The choice of frequency for the radar beam is very important. If the beam interacts too strongly with the water in a cloud, in terms of either reflecting or attenuating the signal, then the radar will have only a limited ability to penetrate cloud structure. If the interaction with water is too weak, then no useful information can be returned at all.
The Chilbolton facility can analyse and extract a huge variety of data and it has a maximum range of around 160 kilometres. It is able to provide information on droplet density, size, speed, and whether the droplets are water or ice.

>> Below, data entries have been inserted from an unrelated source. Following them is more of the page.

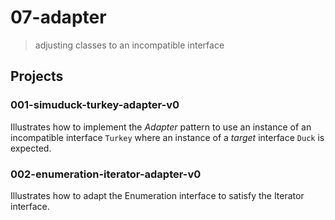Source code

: # 07-adapter
> adjusting classes to an incompatible interface

## Projects

### 001-simuduck-turkey-adapter-v0
Illustrates how to implement the *Adapter* pattern to use an instance of an incompatible interface `Turkey` where an instance of a *target* interface `Duck` is expected.

### 002-enumeration-iterator-adapter-v0
Illustrates how to adapt the Enumeration interface to satisfy the Iterator interface.
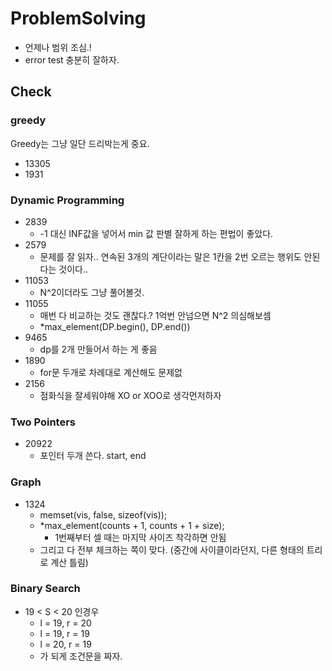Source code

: # ProblemSolving

- 언제나 범위 조심.!
- error test 충분히 잘하자.

## Check

### greedy
Greedy는 그냥 일단 드리박는게 중요.

- 13305
- 1931

### Dynamic Programming
 - 2839
   - -1 대신 INF값을 넣어서 min 값 판별 잘하게 하는 편법이 좋았다.
 - 2579
   - 문제를 잘 읽자.. 연속된 3개의 계단이라는 말은 1칸을 2번 오르는 행위도 안된다는 것이다..
 - 11053
   - N^2이더라도 그냥 풀어볼것.
 - 11055
   - 매번 다 비교하는 것도 괜찮다.? 1억번 안넘으면 N^2 의심해보셈
   - *max_element(DP.begin(), DP.end())
 - 9465
   - dp를 2개 만들어서 하는 게 좋음
 - 1890
   - for문 두개로 차례대로 계산해도 문제없
 - 2156
   - 점화식을 잘세워야해 XO or XOO로 생각먼저하자

### Two Pointers
 - 20922
   - 포인터 두개 쓴다. start, end

### Graph
 - 1324
   - memset(vis, false, sizeof(vis));
   - *max_element(counts + 1, counts + 1 + size);
     - 1번째부터 셀 때는 마지막 사이즈 착각하면 안됨
   - 그리고 다 전부 체크하는 쪽이 맞다. (중간에 사이클이라던지, 다른 형태의 트리로 계산 틀림)

### Binary Search
 - 19 < S < 20 인경우
   - l = 19, r = 20
   - l = 19, r = 19
   - l = 20, r = 19
   - 가 되게 조건문을 짜자.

Using this tool, your reader could work out fairly accurately the total water content contained within a cloud and, from the structure of the cloud, how likely it is to start raining – this technique has proved very useful at the Wimbledon tennis championships in past years, which are, of course, notorious for being interrupted by downpours.

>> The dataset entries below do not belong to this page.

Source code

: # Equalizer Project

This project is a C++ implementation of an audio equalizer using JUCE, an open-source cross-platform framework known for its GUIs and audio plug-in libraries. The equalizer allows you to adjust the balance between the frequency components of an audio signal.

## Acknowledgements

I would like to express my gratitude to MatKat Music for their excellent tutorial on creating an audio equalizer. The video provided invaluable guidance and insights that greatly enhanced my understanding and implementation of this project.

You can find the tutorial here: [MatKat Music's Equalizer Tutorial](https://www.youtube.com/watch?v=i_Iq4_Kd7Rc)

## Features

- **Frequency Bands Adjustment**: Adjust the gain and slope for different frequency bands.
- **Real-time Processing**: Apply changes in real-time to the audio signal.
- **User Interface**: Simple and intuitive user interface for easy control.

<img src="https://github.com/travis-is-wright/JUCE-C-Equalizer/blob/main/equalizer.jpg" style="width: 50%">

Such radars help to produce detailed information on weather, from tracking hurricanes to helping to produce your daily weather forecast and predicting areas of turbulence on aircraft flights.
Dave Richards
Cambridge, UK
This week’s questions
Hidden gas
Where do neon light manufacturers get their neon from? I know from school that any neon present on Earth was originally made in supernovae. But where is it now? Being inert, it cannot form compounds from which we can extract it, so is it just floating about in the atmosphere and, if so, how do we isolate and concentrate it for use in light tubes?
Fabian Nesmith
Paihiatua, New Zealand
Soap on a hope
Is it possible to blow a toroidal soap bubble (one shaped like a ring doughnut)? And, if it is, would it collapse immediately to a sphere? Could its life be prolonged by spinning its surface, as with smoke rings?
Peter Gardner,
Blawith, Cumbria, UK
Natural effervescence
The labels on some bottles of sparkling mineral water inform us that its carbon dioxide content comes from the same source as the water. This is removed when the water is collected and added again to the packaged bottle when it is ready to be sold to the public. In what form is CO2 found in natural mineral water springs, how does it get there and why is it removed and then added back before bottling?